Piscina di Nervi: nuovo bando, il Comune mette sul piatto 36 mila euro

Il capogruppo dei Democratici di Centro presenterà domani in consiglio comunale un’interrogazione urgente al sindaco Doria sul bando di gara per la gestione nella prossima stagione estiva dell’impianto Mario Massa di via Caboto a Nervi

Nota - Questo comunicato è stato pubblicato integralmente come contributo esterno. Questo contenuto non è pertanto un articolo prodotto dalla redazione di GenovaToday

Il capogruppo dei Democratici di Centro presenterà domani in consiglio comunale un’interrogazione urgente al sindaco Doria sul bando di gara per la gestione nella prossima stagione estiva dell’impianto Mario Massa di via Caboto, nel levante genovese. “Sul piatto 36mila euro del Comune al privato che si aggiudicherà la gara il prossimo 29 aprile”.

«Anche nella gestione dell’offerta balneare che dovrebbe essere fonte di utili per un’amministrazione di una città potenzialmente turistica come Genova, è evidente che il Comune abbia 'tirato i remi in barca' e applichi una visione del tutto miope per la valorizzazione degli impianti esistenti». La denuncia è di Alfonso Gioia, capogruppo UdC nel Comune di Genova, che ha preparato un’interrogazione urgente in consiglio comunale in merito al bando di gara per l’affidamento della gestione della piscina Mario Massa di via Caboto a Nervi per il periodo tra il 15 maggio e il 30 settembre 2014».

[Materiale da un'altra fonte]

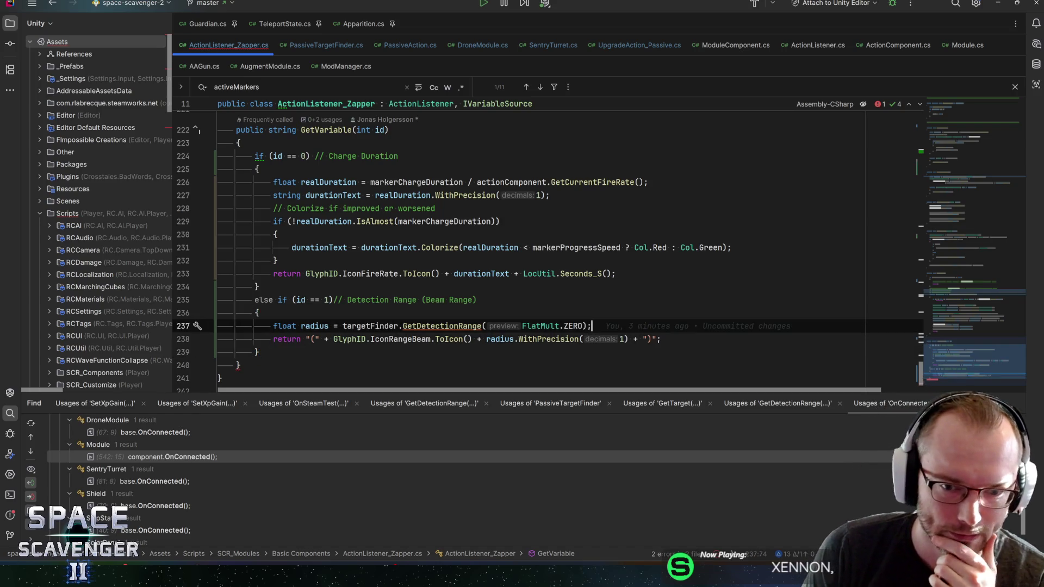
key("Up")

«È sconcertante come il Comune abbia a priori escluso la possibilità di dare in gestione a Bagni Marina spa, di cui detiene il 100% delle quote, l’impianto, che da due anni subisce alterne chiusure dovute al forte indebitamento contratto con lo stesso Comune dalla precedente società di gestione».

«Certamente apprezziamo la volontà di aprire anche all’apporto dei privati la valorizzazione del patrimonio impiantistico comunale, ma pensiamo che questa fosse l’occasione buona per coinvolgere la società in house di mestiere, Bagni Marina, per farla rientrare, almeno in parte, del buco da 320mila euro prodotto nell’ultimo triennio. E invece di valorizzare le professionalità interne alla propria società, il Comune ha preferito trovare 36mila euro per invogliare un privato a fare business nella piscina di Nervi, in cambio del pagamento di una concessione demaniale di 400 euro per il periodo estivo».

«Un’operazione decisamente poco conveniente per le casse del Comune. Senza nulla togliere alla futura gestione da parte del privato che vincerà la gara, penso che l’affidamento a Bagni Marina della struttura avrebbe potuto produrre almeno tre benefici: l’ammortamento di parte dei debiti pregressi della Srl comunale, l’impiego di personale dipendente della società in house e un servizio per i cittadini, magari in stretta collaborazione col Municipio Levante con iniziative per il dopo scuola estivo».

«Purtroppo come dimostrano i bilanci, in profondo rosso, di Bagni Marina e Farmacie Comunali, questa giunta e quelle che l’hanno preceduta non sanno e non hanno saputo creare utili neppure da servizi che, di norma, per un privato sono fonte di reddito, da tramandare di generazione in generazione. Il Comune, al contrario, di generazione in generazione di cittadini dimostra ancora una volta di saper solo trasferire debiti».